My whole life has been about survival and endurance. About never, ever, ever giving up ~ no matter what.
That’s why I think endurance sports such as cycling and Triathlon appeal to me.
Physical endurance requires mental, emotional and even spiritual endurance ~ and that is what my life has always been about.
And so this week, I am embarking on yet another adventure that will test my endurance on many levels.
Yet, I’m not doing it for that reason.
I’m doing it to shout to the world that unconditional love can help you overcome anything and go on to live life with joy.
I’m doing it to shout to the world that there is always hope.
On the morning of Saturday, Sept. 11th, I will travel to West Texas for my very first Triathlon.
It’s a sanctioned U.S.A. Triathlon and a Sprint Triathlon.
It’s called Tri To Make A Difference.
My sole surviving brother ~my amazing, wonderful brother Dave~ plans to fly out for my first Triathlon so he can cheer me on and give me a big hug after I cross the finish line.
My brother being there will be absolutely the best part of my Triathlon.
I chose to train for and do this Triathlon
because it is on our sister’s birthday, Sept. 11th.
It is my way of honoring her life and celebrating her
and making her birthday a day of joy
instead of a day of sorrow.
Our sister also was a nurse
who loved working with children,
and this Triathlon is 100% dedicated to helping children in the local area with medical needs.
It was started by a local family whose child has severe medical challenges.
So this Saturday morning,
I will swim 400 meters in a lake,
then ride my bicycle 10 miles
up out of the canyon and then back down to the lake,
then run 3.1 miles
along the lakeside and back for a 5K run.
And then I will cross the finish line, with my arms held high in victory and triumph
and the biggest grin
anyone has ever seen
and probably tears streaming down my face.
On that morning, I will not only Tri.
I WILL TRIumph.
Because this year, I have learned firsthand that real, unconditional love gives you courage
like you’ve never known.
Because when you believe in yourself
and you have loving people who believe in you, too, and a God who believes in you,
you really can do anything.
Because if you let love give you courage and you dare to dream big dreams
and then you’re willing to do the hard work
and get strong enough to follow your dreams, all things are possible.
Because our lives are not about ourselves.
Our lives are about making a difference
in the lives of others.
There are people in this world who are dying because they have forgotten they are loved and we are called to love and to remind them of the incredible, life-changing power of real love.

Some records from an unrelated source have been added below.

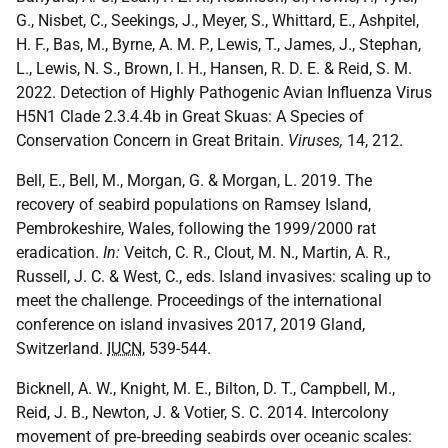
G., Nisbet, C., Seekings, J., Meyer, S., Whittard, E., Ashpitel,
H. F., Bas, M., Byrne, A. M. P., Lewis, T., James, J., Stephan,
L., Lewis, N. S., Brown, I. H., Hansen, R. D. E. & Reid, S. M.
2022. Detection of Highly Pathogenic Avian Influenza Virus
H5N1 Clade 2.3.4.4b in Great Skuas: A Species of
Conservation Concern in Great Britain.
Viruses,
14, 212.
Bell, E., Bell, M., Morgan, G. & Morgan, L. 2019. The
recovery of seabird populations on Ramsey Island,
Pembrokeshire, Wales, following the 1999/2000 rat
eradication.
In:
Veitch, C. R., Clout, M. N., Martin, A. R.,
Russell, J. C. & West, C., eds. Island invasives: scaling up to
meet the challenge. Proceedings of the international
conference on island invasives 2017, 2019 Gland,
Switzerland.
IUCN
, 539-544.
Bicknell, A. W., Knight, M. E., Bilton, D. T., Campbell, M.,
Reid, J. B., Newton, J. & Votier, S. C. 2014. Intercolony
movement of pre‐breeding seabirds over oceanic scales:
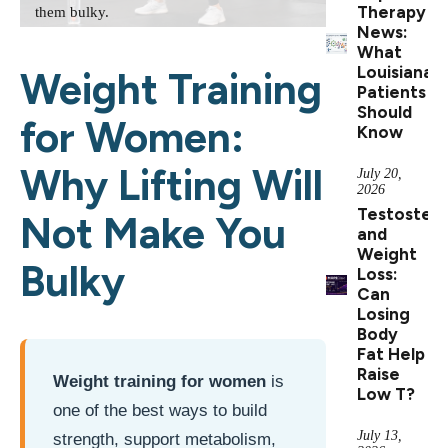
Therapy
them bulky.
News:
What
Louisiana
Weight Training
Patients
Should
for Women:
Know
Why Lifting Will
July 20,
2026
Testoster
Not Make You
and
Weight
Bulky
Loss:
Can
Losing
Body
Fat Help
Raise
Weight training for women
is
Low T?
one of the best ways to build
July 13,
strength, support metabolism,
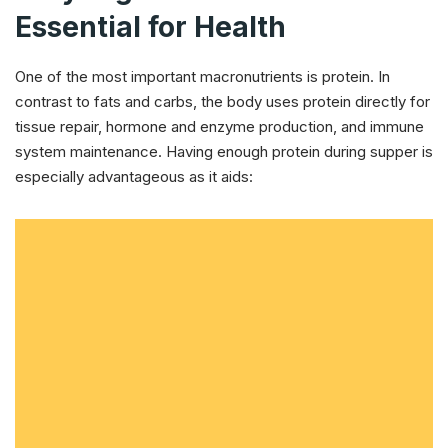
Essential for Health
One of the most important macronutrients is protein. In
contrast to fats and carbs, the body uses protein directly for
tissue repair, hormone and enzyme production, and immune
system maintenance. Having enough protein during supper is
especially advantageous as it aids:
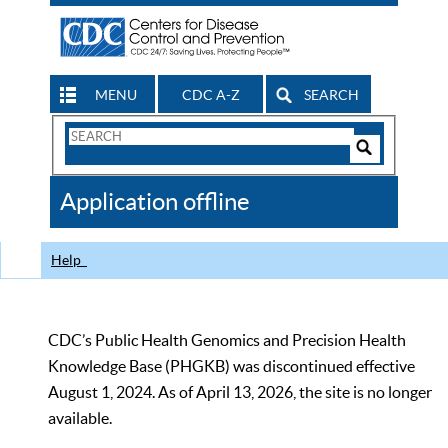
MENU
CDC A-Z
SEARCH
Search
Form
Search
Controls
The
Application offline
CDC
Help
CDC’s Public Health Genomics and Precision Health
Knowledge Base (PHGKB) was discontinued effective
August 1, 2024. As of April 13, 2026, the site is no longer
available.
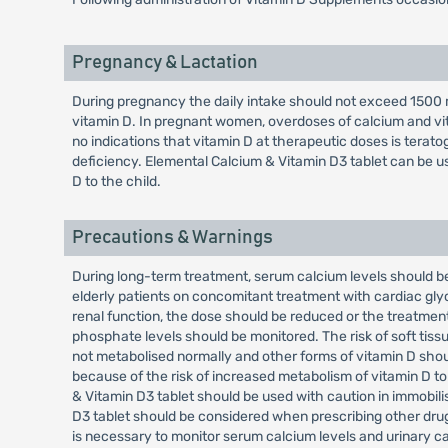
Pregnancy & Lactation
During pregnancy the daily intake should not exceed 1500 m
vitamin D. In pregnant women, overdoses of calcium and vi
no indications that vitamin D at therapeutic doses is terat
deficiency. Elemental Calcium & Vitamin D3 tablet can be u
D to the child.
Precautions & Warnings
During long-term treatment, serum calcium levels should be
elderly patients on concomitant treatment with cardiac glyc
renal function, the dose should be reduced or the treatment
phosphate levels should be monitored. The risk of soft tissue
not metabolised normally and other forms of vitamin D shou
because of the risk of increased metabolism of vitamin D to
& Vitamin D3 tablet should be used with caution in immobili
D3 tablet should be considered when prescribing other drugs
is necessary to monitor serum calcium levels and urinary ca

We are called to share hope,
the kind of hope that endures, overcomes, triumphs.
For life is not merely about survival
or even endurance.
Those are simply the first steps.
Life is about learning to persevere
Life is about daring to dream.
Life is about daring to believe that God is good and that He loves you ~ no matter what.
Life is about reaching beyond survival
to reach for victory.
Life is about working hard
and holding on through the struggles
so you can
Whatever you are going through,
My life is living proof of that.
“Do all that is in your heart,
for God is with you.”
~I Chronicles 17:2~
"Live a life
worthy of the calling
you have received."
This Sept. 11th,
in whatever way you can,
I hope you will try to make a difference, too.
Make a difference in someone’s life
by sharing hope and love and joy and compassion.
Make a difference in your own life
by choosing courage and daring to believe that you matter
and that God has amazing things for you ahead.
And wherever you are on the morning of Sept. 11th this year, smile.
Because a lot of you are the reason
I’ll be smiling as I cross that finish line.
Your unwavering support and encouragement and good thoughts and prayers helped me find and hold onto my courage during a rough couple of years.
And my grateful heart wants to thank you.